TRECHO:

-=-=-

INOVAÇÃO| 15.02.2023
Venture capital platforms: apoiar o empreendedor mais além do dinheiro
Os fundos de capital de risco estão criando plataformas para pôr à disposição de suas startups participantes, além de capital, os conhecimentos, especialistas e redes de contatos necessárias para acelerar seu crescimento.
Tudo começa com uma ideia mas, para poder desenvolvê-la, escalá-la e que ela acabe sendo um sucesso, são precisos, além de muito trabalho, recursos. Em muitas ocasiões, o financiamento é buscado em fundos de capital de risco ou venture capital (VC, sua sigla em inglês), que investem em startups procurando rentabilidades financeiras maiores.

-=-=-

INFORMAÇÕES EXTRAÍDAS:
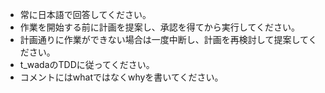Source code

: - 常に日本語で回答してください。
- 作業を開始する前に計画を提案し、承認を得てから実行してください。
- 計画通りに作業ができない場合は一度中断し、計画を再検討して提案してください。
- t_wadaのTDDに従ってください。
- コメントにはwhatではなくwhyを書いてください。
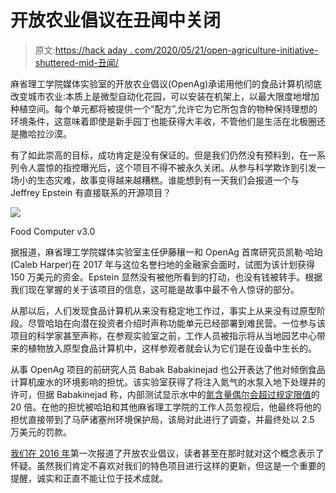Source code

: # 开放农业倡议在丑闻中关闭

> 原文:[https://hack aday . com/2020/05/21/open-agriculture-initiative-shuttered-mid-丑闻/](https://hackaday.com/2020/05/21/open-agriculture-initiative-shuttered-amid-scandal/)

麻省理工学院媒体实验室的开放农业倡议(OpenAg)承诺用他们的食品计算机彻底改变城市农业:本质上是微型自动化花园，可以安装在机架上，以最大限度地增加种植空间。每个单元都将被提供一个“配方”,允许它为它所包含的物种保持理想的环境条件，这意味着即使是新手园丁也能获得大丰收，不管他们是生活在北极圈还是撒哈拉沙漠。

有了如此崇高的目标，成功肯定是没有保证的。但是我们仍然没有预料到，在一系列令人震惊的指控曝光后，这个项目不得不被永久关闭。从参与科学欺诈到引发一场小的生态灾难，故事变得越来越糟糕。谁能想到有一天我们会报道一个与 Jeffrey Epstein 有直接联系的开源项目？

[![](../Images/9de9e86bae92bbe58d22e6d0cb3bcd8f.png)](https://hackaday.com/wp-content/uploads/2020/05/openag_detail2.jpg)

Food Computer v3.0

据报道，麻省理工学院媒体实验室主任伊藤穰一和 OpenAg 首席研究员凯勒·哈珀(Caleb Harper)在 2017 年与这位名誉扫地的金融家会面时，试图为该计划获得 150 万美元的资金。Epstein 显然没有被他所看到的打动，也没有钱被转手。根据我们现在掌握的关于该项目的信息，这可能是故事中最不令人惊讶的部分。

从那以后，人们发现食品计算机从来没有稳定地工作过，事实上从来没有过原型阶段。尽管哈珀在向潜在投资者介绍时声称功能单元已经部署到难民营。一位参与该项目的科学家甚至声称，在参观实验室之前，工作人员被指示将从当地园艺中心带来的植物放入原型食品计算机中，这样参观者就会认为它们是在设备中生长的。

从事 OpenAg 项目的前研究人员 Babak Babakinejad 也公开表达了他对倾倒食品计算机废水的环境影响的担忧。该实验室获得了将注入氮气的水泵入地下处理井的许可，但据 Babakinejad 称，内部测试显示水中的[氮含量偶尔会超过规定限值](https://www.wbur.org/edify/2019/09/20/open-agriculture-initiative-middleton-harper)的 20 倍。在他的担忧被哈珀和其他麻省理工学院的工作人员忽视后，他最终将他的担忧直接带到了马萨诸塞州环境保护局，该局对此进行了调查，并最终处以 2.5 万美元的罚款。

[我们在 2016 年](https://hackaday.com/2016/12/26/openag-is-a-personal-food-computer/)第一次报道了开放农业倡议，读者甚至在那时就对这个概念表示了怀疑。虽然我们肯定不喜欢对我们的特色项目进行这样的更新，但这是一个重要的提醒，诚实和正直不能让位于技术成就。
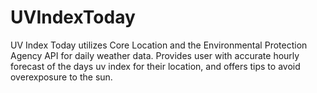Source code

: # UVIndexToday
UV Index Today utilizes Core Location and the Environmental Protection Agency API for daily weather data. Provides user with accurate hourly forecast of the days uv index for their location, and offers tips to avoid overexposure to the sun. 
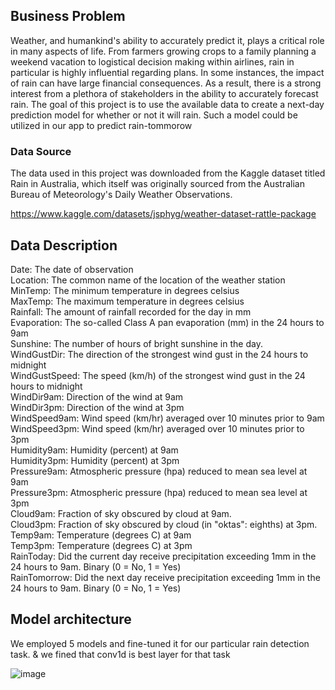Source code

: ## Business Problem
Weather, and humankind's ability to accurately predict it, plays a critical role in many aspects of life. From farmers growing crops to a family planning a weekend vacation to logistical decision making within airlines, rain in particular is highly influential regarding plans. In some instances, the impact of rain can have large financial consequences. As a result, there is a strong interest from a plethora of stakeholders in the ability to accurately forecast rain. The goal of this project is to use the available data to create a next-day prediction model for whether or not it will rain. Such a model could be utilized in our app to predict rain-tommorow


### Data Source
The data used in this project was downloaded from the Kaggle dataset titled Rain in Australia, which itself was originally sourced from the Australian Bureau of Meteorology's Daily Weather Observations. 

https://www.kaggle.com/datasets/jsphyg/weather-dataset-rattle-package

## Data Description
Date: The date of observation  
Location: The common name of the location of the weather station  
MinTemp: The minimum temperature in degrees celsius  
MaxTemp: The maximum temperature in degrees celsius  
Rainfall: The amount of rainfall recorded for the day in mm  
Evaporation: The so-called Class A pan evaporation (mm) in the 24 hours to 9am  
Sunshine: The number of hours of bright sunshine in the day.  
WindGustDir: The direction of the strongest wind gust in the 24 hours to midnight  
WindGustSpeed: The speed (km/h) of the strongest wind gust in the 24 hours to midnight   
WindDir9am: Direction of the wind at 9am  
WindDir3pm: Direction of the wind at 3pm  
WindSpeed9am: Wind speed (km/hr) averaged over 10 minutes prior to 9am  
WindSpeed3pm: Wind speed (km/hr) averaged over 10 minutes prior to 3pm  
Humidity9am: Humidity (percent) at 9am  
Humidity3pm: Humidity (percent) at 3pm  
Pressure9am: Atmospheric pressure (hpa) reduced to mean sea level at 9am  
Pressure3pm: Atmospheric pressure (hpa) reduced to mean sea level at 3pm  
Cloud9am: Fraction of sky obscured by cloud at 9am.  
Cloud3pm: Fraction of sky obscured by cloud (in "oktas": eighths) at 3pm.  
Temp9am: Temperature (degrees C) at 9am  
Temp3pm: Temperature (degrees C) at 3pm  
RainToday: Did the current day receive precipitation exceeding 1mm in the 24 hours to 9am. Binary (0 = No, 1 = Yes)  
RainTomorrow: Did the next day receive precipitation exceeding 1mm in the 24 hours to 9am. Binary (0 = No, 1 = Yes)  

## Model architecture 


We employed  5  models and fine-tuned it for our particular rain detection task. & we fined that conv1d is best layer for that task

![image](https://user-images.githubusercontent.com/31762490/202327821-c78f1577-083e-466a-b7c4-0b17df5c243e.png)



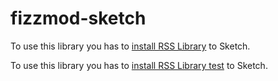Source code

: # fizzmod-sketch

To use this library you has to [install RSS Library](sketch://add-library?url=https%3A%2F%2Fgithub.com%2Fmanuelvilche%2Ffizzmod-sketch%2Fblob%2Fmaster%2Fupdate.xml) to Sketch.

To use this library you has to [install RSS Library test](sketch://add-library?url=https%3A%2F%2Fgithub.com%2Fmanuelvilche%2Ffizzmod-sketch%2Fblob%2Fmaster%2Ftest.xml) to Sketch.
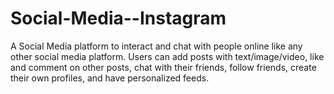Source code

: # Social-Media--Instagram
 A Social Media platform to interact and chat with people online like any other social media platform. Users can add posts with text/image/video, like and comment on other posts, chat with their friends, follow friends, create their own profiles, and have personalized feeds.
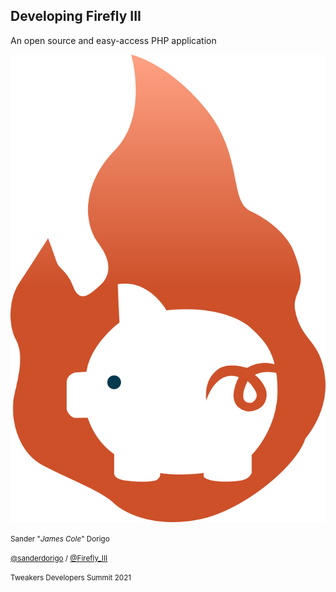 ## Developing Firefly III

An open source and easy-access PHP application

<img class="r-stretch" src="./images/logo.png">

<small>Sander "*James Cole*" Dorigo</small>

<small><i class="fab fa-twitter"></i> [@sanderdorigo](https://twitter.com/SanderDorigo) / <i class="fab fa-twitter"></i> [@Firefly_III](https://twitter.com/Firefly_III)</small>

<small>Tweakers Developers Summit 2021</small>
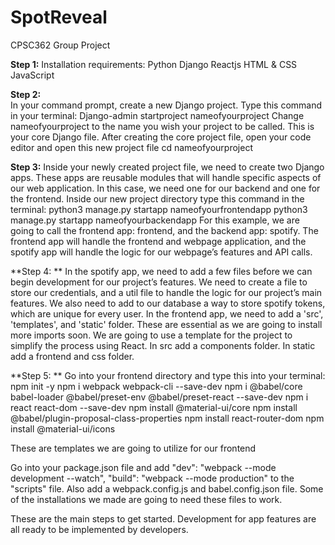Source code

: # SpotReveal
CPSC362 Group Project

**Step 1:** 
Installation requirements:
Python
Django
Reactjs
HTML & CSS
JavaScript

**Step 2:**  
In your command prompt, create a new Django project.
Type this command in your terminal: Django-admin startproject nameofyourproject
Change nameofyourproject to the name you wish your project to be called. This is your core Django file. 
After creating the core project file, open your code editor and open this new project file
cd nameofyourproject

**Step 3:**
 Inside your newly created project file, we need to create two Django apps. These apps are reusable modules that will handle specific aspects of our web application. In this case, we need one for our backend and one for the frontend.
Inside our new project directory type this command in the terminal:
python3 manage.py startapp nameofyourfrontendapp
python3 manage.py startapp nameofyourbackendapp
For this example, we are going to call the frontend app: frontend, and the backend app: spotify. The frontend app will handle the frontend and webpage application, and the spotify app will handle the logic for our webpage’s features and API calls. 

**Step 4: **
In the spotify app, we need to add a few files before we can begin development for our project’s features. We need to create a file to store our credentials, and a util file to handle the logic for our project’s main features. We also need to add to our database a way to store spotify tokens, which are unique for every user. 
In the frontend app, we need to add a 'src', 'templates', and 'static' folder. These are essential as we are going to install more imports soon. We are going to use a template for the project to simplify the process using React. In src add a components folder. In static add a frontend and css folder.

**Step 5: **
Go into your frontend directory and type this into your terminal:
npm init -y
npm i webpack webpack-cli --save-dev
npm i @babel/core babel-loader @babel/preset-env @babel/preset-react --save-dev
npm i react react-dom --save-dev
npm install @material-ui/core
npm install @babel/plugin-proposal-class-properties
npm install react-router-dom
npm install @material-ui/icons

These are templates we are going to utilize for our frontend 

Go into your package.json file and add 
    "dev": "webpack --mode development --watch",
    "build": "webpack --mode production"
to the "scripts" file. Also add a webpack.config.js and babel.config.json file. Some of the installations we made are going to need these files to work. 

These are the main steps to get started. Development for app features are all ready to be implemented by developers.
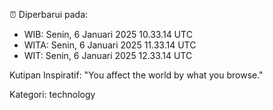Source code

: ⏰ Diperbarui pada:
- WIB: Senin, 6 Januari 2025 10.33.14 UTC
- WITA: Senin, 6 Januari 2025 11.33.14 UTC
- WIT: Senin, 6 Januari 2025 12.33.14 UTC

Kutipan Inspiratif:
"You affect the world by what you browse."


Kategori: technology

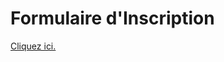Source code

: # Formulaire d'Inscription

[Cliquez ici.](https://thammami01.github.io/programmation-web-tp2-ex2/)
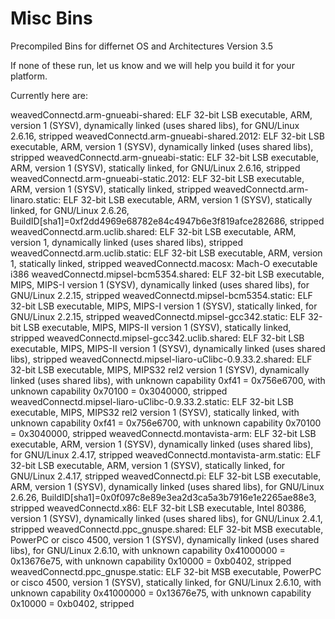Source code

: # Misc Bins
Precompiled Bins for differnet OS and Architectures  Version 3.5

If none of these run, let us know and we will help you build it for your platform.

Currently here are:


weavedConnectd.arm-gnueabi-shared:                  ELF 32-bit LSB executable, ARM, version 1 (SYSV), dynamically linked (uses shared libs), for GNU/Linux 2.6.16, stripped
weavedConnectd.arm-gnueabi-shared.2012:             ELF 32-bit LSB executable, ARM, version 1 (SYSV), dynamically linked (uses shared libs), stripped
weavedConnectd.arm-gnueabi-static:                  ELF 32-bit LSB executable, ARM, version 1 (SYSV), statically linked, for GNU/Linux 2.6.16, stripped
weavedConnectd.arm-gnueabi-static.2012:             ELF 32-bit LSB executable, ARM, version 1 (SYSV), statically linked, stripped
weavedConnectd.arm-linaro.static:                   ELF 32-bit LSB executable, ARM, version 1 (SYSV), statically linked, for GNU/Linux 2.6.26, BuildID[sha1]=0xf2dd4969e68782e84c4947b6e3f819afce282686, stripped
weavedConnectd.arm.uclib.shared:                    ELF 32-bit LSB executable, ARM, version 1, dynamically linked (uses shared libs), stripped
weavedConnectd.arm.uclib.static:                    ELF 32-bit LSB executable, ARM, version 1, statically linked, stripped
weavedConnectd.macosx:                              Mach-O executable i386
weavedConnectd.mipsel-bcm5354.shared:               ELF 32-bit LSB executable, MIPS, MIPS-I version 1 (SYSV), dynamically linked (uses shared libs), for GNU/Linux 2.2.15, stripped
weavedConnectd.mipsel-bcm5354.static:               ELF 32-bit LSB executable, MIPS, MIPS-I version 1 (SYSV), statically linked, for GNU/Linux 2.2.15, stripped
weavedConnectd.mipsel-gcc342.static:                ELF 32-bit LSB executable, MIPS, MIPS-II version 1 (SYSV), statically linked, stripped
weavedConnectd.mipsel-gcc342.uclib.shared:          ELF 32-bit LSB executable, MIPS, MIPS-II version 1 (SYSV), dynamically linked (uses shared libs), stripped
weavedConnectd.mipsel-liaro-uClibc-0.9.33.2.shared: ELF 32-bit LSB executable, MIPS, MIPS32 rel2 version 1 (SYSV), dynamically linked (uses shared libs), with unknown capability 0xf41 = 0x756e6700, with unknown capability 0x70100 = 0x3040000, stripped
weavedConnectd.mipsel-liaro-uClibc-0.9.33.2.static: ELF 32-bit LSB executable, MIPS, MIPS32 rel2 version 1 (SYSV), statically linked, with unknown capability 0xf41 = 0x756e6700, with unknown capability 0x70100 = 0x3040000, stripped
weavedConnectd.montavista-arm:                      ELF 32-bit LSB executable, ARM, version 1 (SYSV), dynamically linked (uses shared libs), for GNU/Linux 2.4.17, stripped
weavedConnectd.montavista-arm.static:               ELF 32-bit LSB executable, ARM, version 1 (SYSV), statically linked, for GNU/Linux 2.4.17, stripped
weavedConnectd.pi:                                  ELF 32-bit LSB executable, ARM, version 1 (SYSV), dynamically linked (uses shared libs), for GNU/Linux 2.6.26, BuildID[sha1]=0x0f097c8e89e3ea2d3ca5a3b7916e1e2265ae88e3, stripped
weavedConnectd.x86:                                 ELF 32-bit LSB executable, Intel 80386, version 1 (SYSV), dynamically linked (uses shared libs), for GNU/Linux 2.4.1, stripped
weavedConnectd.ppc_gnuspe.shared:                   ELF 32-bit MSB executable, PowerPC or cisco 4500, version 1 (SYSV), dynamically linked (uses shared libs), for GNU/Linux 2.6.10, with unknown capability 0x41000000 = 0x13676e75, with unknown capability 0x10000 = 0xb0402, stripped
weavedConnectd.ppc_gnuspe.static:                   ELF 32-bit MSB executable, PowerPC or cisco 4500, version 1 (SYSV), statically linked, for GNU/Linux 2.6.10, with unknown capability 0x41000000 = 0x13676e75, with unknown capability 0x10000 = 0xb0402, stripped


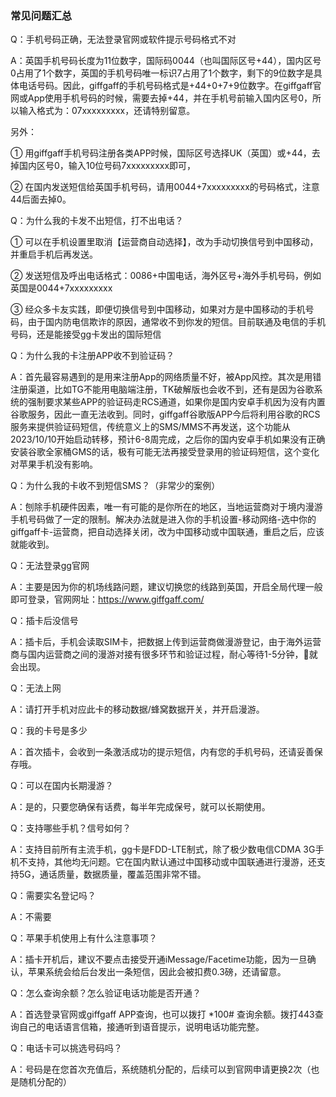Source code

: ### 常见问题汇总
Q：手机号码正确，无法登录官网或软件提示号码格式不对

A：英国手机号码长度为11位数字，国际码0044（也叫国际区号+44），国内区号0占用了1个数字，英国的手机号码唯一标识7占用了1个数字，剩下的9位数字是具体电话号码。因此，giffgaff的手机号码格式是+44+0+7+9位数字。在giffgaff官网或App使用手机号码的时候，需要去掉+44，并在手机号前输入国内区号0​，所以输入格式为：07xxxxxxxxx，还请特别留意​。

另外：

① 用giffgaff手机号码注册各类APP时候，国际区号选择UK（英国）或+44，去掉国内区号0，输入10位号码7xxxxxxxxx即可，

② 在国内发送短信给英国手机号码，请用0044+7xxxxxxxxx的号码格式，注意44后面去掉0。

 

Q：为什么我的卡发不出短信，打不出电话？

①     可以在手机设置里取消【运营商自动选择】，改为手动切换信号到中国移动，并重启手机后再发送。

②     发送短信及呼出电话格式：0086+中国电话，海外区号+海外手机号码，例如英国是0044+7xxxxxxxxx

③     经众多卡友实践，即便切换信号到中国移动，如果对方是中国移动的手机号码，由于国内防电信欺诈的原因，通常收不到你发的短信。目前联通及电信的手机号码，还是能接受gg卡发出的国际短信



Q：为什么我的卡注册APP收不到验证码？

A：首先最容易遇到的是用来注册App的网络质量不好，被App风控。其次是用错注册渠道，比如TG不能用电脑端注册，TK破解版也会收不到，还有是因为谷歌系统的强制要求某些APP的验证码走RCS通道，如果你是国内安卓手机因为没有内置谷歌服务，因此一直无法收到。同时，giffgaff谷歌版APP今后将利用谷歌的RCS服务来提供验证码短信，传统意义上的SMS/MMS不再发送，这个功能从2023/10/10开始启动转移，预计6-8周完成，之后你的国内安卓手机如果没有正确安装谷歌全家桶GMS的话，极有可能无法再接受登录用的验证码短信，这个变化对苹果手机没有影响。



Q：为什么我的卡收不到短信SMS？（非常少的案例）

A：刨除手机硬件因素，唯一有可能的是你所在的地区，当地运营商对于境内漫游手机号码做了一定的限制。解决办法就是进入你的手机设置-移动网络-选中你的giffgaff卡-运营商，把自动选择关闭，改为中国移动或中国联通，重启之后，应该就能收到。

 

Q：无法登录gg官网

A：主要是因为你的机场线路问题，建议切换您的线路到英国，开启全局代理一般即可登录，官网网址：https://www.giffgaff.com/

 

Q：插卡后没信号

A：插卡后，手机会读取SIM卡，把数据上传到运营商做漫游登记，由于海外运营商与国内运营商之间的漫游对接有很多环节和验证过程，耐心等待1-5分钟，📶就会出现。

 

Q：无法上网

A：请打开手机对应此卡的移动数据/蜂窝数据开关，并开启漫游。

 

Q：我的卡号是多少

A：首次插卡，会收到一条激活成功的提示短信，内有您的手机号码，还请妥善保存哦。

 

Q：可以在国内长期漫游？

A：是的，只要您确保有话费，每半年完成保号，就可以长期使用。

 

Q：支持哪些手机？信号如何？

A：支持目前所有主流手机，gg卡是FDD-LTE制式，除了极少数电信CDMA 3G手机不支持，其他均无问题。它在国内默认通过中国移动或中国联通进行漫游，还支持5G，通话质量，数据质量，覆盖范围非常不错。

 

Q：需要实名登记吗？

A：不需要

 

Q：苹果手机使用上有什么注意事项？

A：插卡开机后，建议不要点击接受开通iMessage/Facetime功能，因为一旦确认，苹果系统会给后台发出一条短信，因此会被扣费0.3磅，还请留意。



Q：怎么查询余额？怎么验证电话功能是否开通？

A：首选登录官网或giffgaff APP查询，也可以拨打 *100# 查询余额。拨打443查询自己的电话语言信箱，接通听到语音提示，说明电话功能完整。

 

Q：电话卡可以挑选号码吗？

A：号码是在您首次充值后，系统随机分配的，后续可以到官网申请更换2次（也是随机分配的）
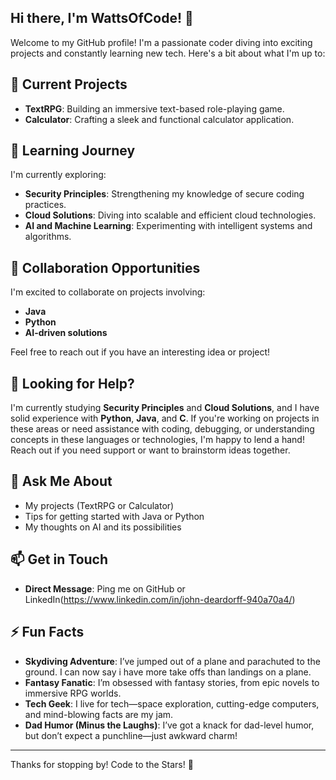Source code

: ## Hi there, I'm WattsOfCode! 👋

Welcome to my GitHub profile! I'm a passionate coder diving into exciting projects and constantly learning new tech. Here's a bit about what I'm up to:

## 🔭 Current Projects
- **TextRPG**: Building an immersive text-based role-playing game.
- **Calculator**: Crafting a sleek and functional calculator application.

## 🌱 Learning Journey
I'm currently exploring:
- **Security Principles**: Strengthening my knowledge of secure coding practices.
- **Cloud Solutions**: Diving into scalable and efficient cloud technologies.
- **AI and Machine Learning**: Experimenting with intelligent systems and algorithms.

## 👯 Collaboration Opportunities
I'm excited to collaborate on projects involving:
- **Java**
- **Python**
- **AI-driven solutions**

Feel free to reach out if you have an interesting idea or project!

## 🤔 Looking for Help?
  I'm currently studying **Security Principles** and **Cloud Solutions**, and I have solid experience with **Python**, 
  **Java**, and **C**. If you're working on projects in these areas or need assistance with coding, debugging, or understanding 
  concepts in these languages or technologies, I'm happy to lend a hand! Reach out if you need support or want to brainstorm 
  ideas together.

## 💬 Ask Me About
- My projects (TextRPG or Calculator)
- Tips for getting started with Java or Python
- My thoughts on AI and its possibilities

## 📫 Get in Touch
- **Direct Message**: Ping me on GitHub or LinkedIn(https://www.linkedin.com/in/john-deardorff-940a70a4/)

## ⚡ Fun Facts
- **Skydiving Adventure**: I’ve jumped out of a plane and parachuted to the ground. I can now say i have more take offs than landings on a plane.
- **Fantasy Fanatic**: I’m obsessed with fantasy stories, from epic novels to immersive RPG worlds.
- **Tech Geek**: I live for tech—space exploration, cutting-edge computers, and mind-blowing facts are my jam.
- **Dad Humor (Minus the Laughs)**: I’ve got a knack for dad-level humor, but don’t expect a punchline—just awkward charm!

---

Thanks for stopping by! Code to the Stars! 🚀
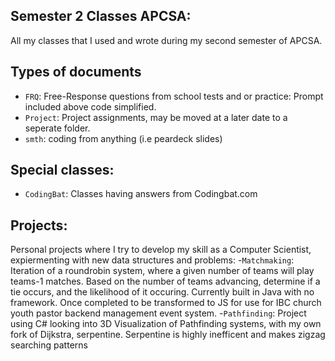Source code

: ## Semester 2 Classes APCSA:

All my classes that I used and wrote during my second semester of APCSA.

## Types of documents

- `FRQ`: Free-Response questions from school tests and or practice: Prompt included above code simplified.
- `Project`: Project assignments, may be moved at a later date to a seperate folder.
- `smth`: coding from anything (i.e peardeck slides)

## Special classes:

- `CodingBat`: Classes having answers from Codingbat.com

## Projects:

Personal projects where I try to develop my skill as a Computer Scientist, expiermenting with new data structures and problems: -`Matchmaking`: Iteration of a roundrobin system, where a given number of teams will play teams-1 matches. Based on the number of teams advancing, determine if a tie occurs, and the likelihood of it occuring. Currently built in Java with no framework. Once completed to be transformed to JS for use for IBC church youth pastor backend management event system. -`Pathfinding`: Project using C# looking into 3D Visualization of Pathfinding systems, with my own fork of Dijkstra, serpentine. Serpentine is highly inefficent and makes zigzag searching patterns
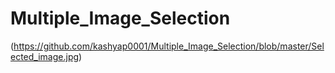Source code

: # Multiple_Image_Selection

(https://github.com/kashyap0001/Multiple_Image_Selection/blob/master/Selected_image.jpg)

-=-=-

TAREFA 1:
De acordo com o trecho, o que os fundos de capital de risco procuram ao investir em startups?
TAREFA 2:
Enumere tudo o que, segundo o trecho, as plataformas dos fundos de capital de risco põem à disposição de suas startups participantes, incluindo o capital.
TAREFA 3:
Devolva, sem alterações, a parte do trecho que começa nas palavras "INOVAÇÃO| 15.02.2023" e termina logo após "rentabilidades financeiras maiores.".
Os itens constituem um material à parte, independente do trecho.

RESPOSTA 1:
Rentabilidades financeiras maiores.

RESPOSTA 2:
- Capital
- Conhecimentos
- Especialistas
- Redes de contatos

RESPOSTA 3:
INOVAÇÃO| 15.02.2023
Venture capital platforms: apoiar o empreendedor mais além do dinheiro
Os fundos de capital de risco estão criando plataformas para pôr à disposição de suas startups participantes, além de capital, os conhecimentos, especialistas e redes de contatos necessárias para acelerar seu crescimento.
Tudo começa com uma ideia mas, para poder desenvolvê-la, escalá-la e que ela acabe sendo um sucesso, são precisos, além de muito trabalho, recursos. Em muitas ocasiões, o financiamento é buscado em fundos de capital de risco ou venture capital (VC, sua sigla em inglês), que investem em startups procurando rentabilidades financeiras maiores.